▸ **Tasks and exercises**:
#1 Answer these questions about the article on social media stocks below:
(a) By what percentage has Zynga's stock price declined since its IPO?
(b) Which investors does the article say may include employees, and how are they tied to company stock?
(c) How many users is Facebook said to be closing in on?
#2 Carry on the article on social media stocks below from its last sentence, adding a few paragraphs in the same style.

▸ **Selected excerpt**:
=== Section Start ===
Social Media: Will the Bubble Burst?

Conventional wisdom among many stock market analysts used to be that highly successful social media companies such as Facebook, Groupon and others would fare well in the U.S. stock market. Yet, surprisingly, just the opposite has occurred in many instances invovling the largest and most successful social media sites.

Some social media outfits have seen their valuations plummet since going public. This has caused a monumental loss, on paper at least, of hundreds of billions of dollars for owners and investors — depending on the company. Investors may include younger employees who vest their earnings in company stock or even get paid with it.

NBC News: Investors ask if another tech stock bubble is bursting?

“Facebook’s losses since its IPO aren’t quite as dramatic as those of other social media companies that went public over the past year, including online gaming site Zynga, which has seen its stock price decline 71 percent since its IPO last December, and Groupon, which has seen its share value plunge 84 percent since the company went public last November,” reports NBC News.

Nevertheless, the skyrocketing popularity and dominance of social media continues to radically alter the traditional media landscape. This has taken place despite dramatic market plunges in the wake of initial public offerings (IPOs) and market expectations.

How does one explain this paradox?

Also, should this be of any professional concern to government communicators, who have adopted the use of social media as standard operating practice?

Facebook’s other face

Many investors banked on the Facebook IPO to generate tons of quick cash. They thought it was easy money. However, to their utter dismay, Wall Street looked the other way. This is not to say that Facebook won’t fare well over the long term, but who knows?

Some of its doubters think Facebook doesn’t have enough room to grow. But consider that even as it closes in on a staggering 1 billion users, Facebook still has hundreds of millions of potential users to sign up. Moreover, global population growth is exploding.
=== Section End ===
▸ **Dataset section**:
=== Section Start ===
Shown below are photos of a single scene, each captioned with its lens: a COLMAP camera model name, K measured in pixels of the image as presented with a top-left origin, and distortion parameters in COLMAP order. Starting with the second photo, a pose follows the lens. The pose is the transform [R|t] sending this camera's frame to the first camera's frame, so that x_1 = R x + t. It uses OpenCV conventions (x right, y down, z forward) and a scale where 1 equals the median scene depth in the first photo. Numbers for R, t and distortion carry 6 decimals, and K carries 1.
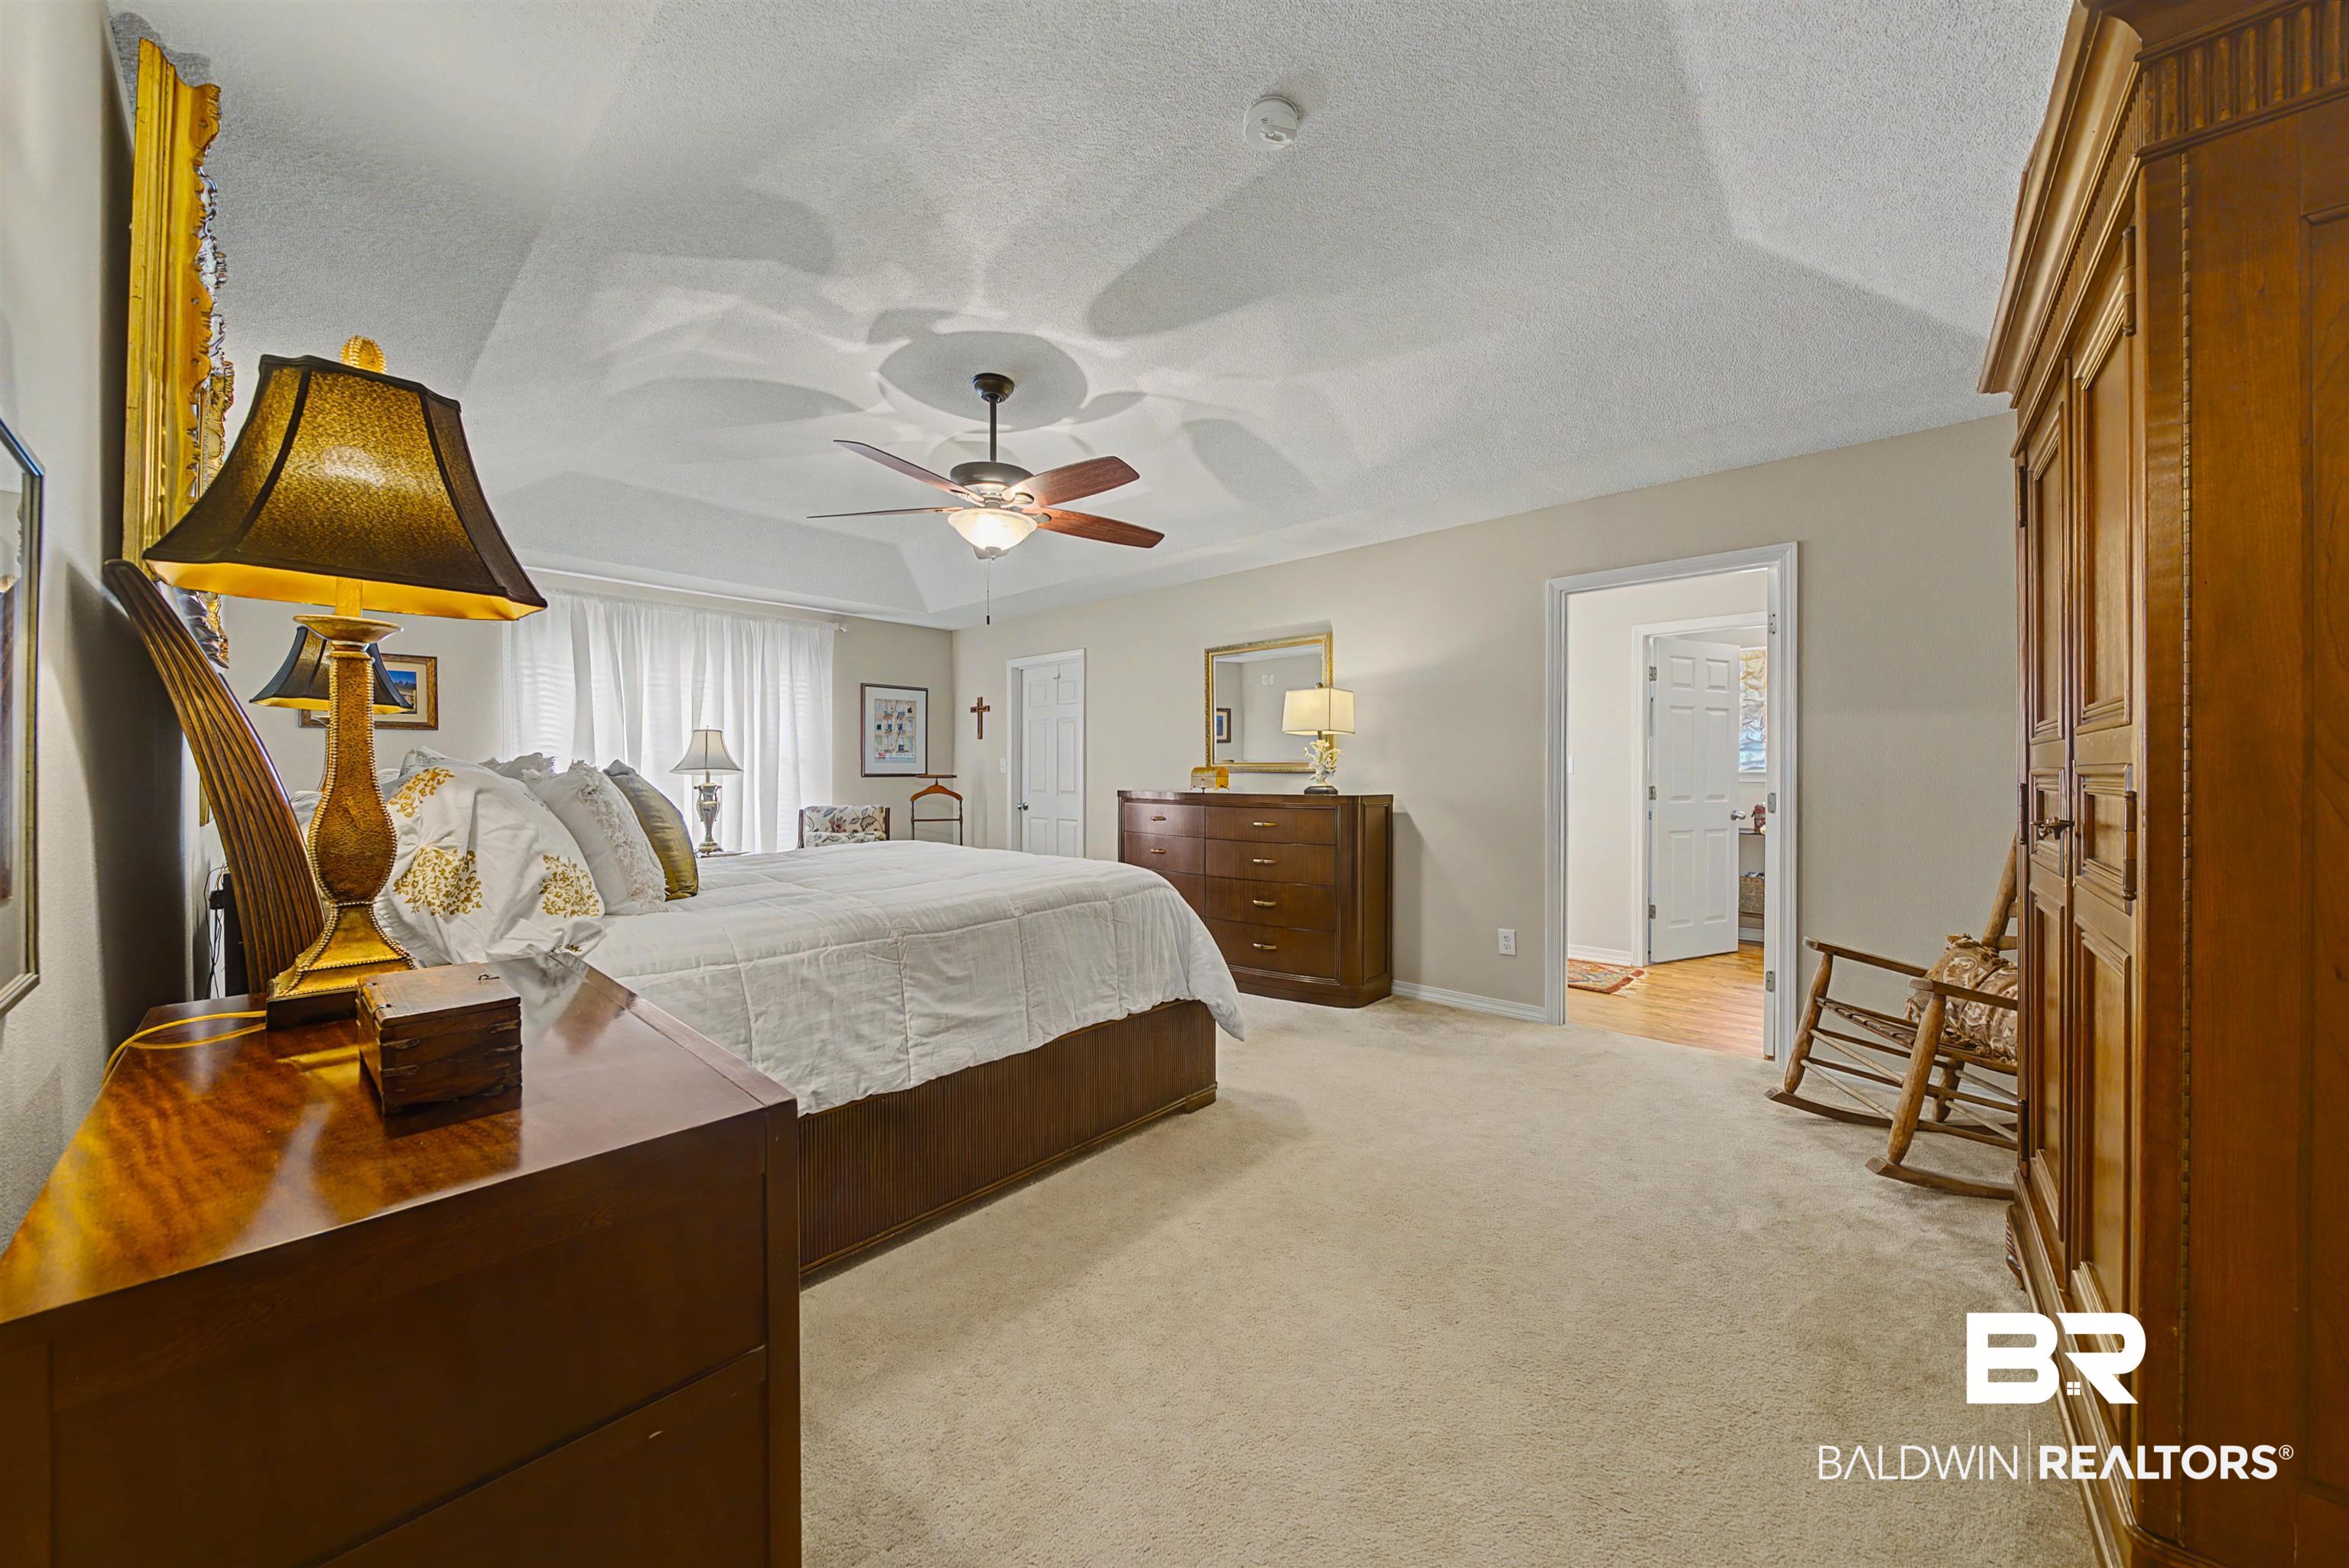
lens RADIAL K [[814.2, 0, 1174.5], [0, 814.2, 776.3], [0, 0, 1]] dist [-0.001789, -0.000094]
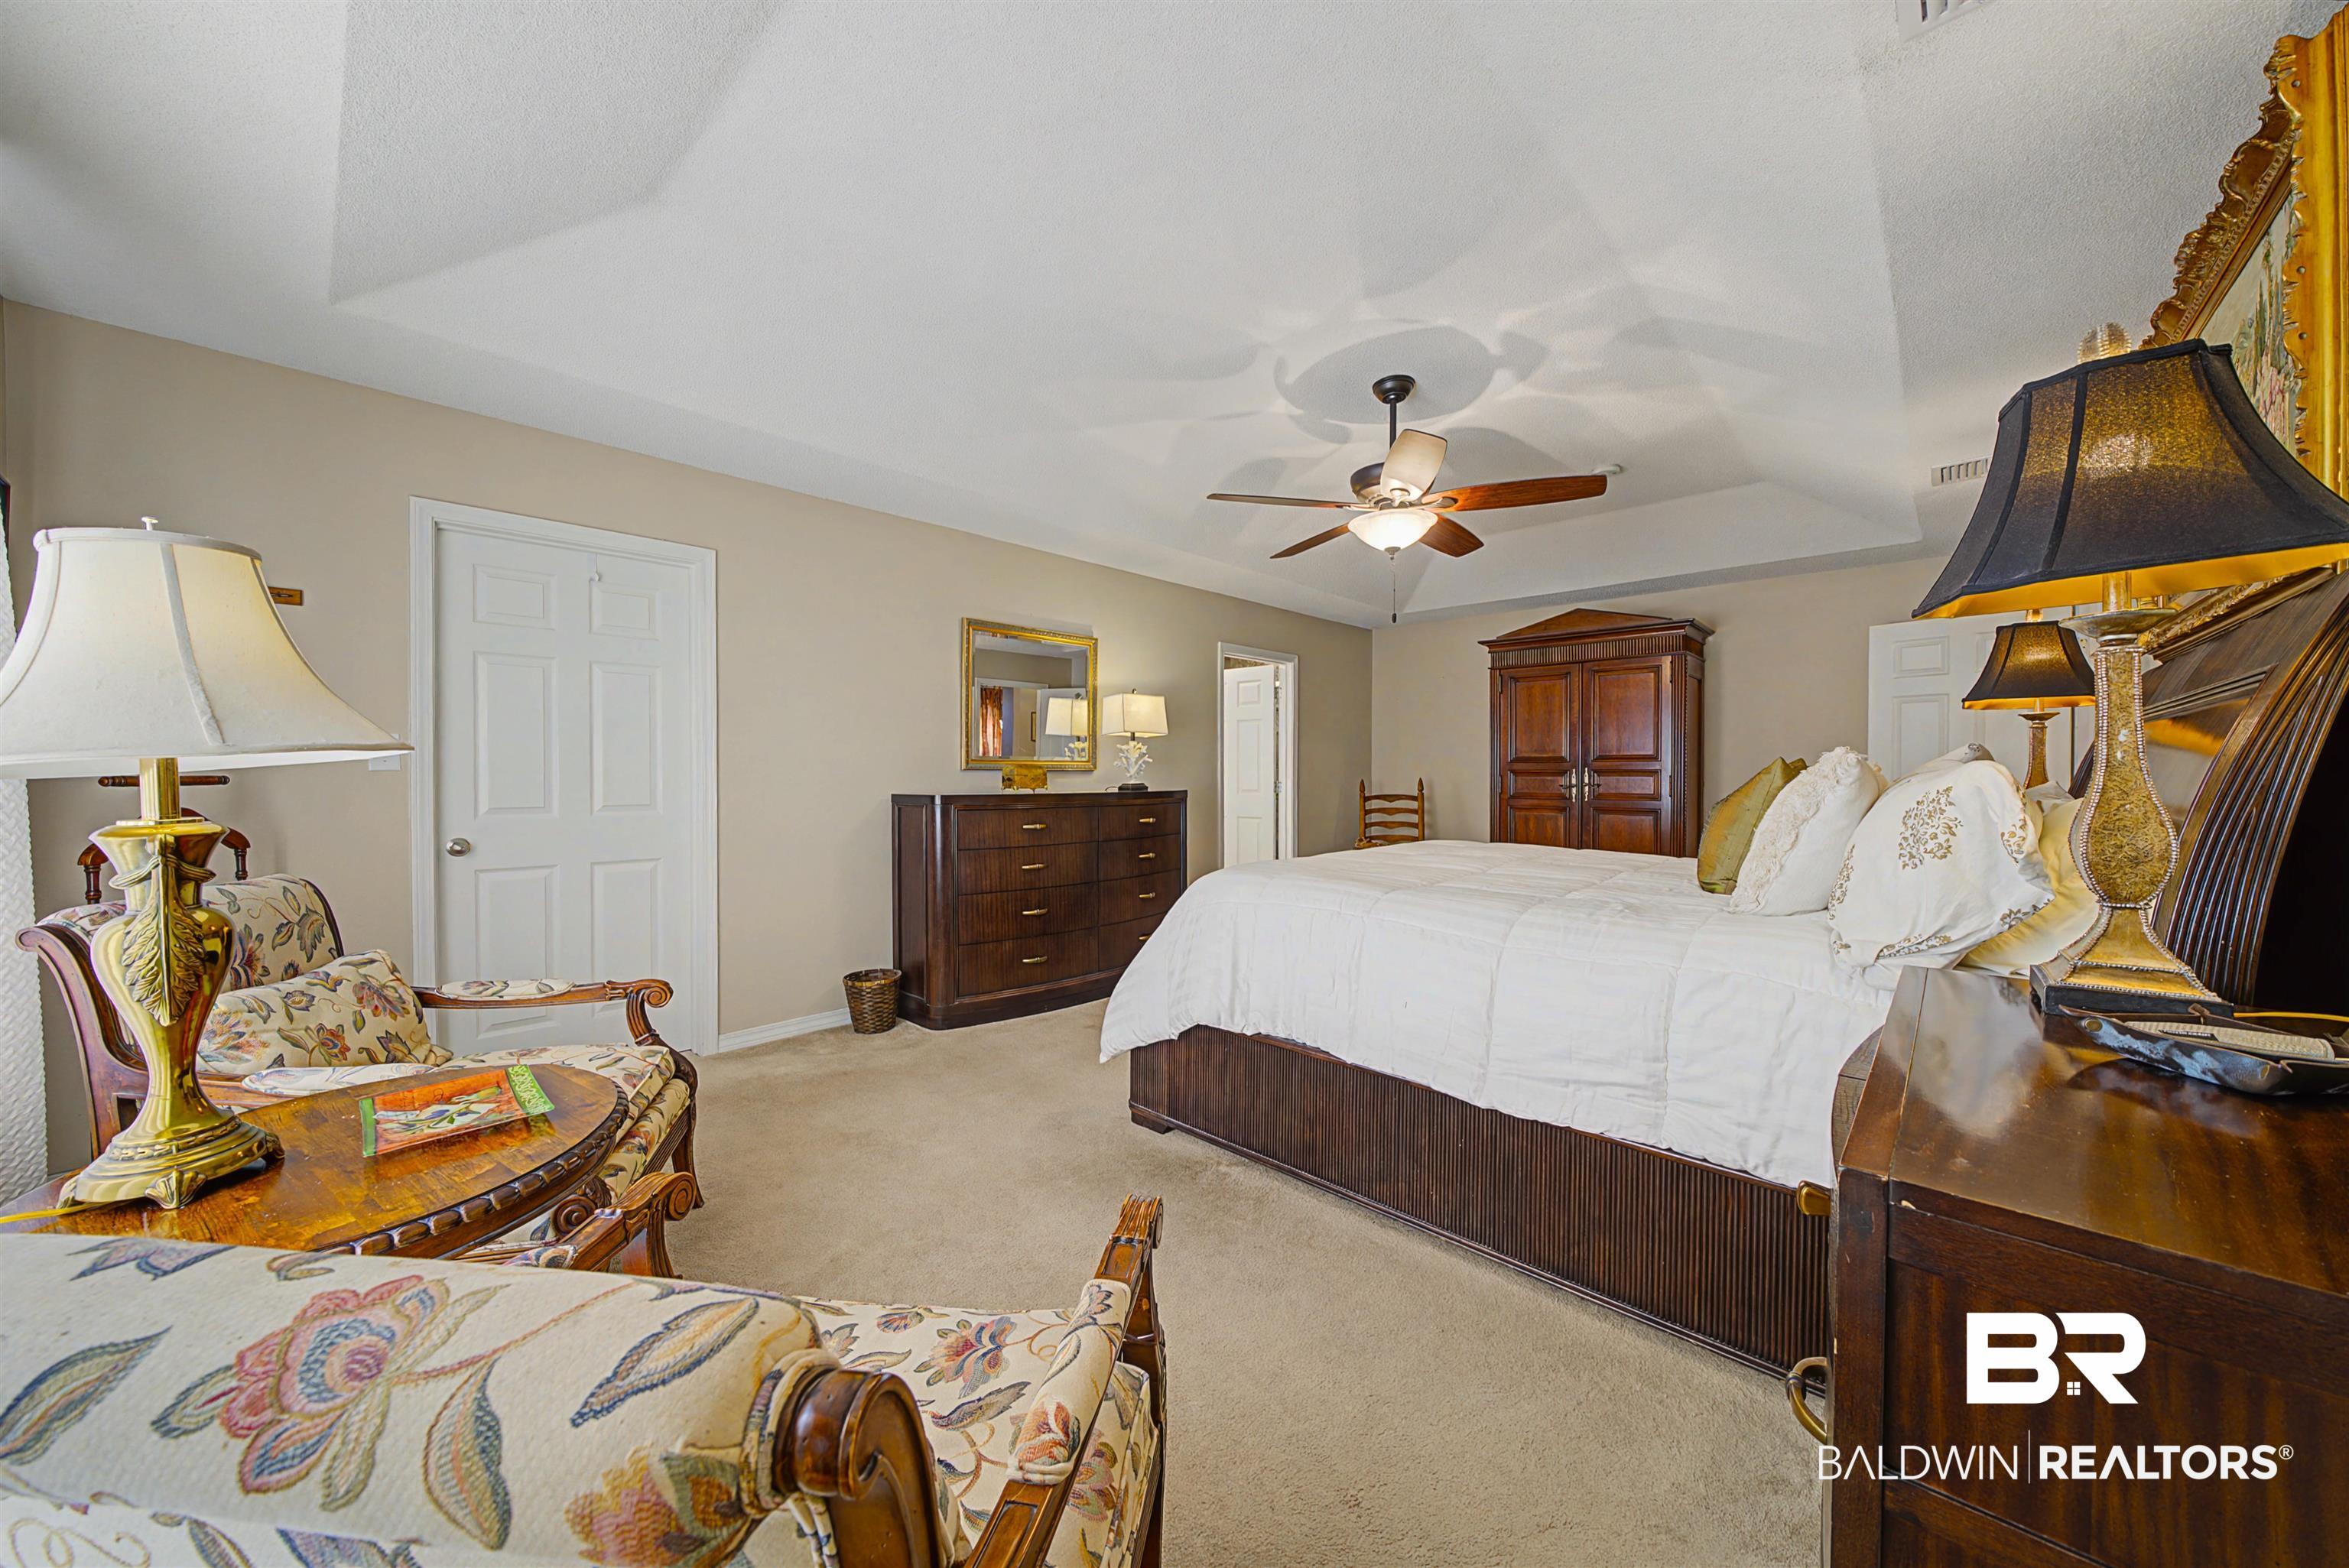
lens RADIAL K [[814.2, 0, 1188.3], [0, 814.2, 787.4], [0, 0, 1]] dist [-0.001789, -0.000094]
pose [[0.026834, -0.014512, 0.999535, -1.168961], [0.003649, 0.999889, 0.014419, 0.001445], [-0.999633, 0.003260, 0.026884, 1.152159]]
=== Section End ===
▸ **Expected results**:
#1
(a) 71 percent.
(b) Younger employees, who vest their earnings in company stock or even get paid with it.
(c) 1 billion users.

#2
Nonetheless, most of the financial news has been negative for the social media behemoth’s stock valuation, not to mention its brand image.

Perhaps social media giants like Facebook need to devote more time on revamping their long-term business plans with new innovations for growth and revenue via the expansion of mobile technology, and less time basking in the media limelight.

US News: Social media bubble starts to burst

“The whole ordeal has also highlighted a unique aspect of social media that investors momentarily lost sight of,” according to US News. “Though it continues to grow as a powerful technological force, social media remains difficult to monetize consistently. By nature it is ephemeral, vulnerable to other types of disruptive technology, and resistant to the kinds of corporate controls that Apple and Google are capable of instituting.”

Wall Street worries

Apparently, most Wall Street insiders are not optimistic about the prospects for Facebook and other large and wildly popular social media sites. But perhaps their conventional wisdom is wrong — if so, it wouldn’t be the first time.

The big question for Facebook and its market competitors is whether another so-called Silicon Valley dot-com bubble will burst?

Some think the answer is yes, while others see glimmers of hope.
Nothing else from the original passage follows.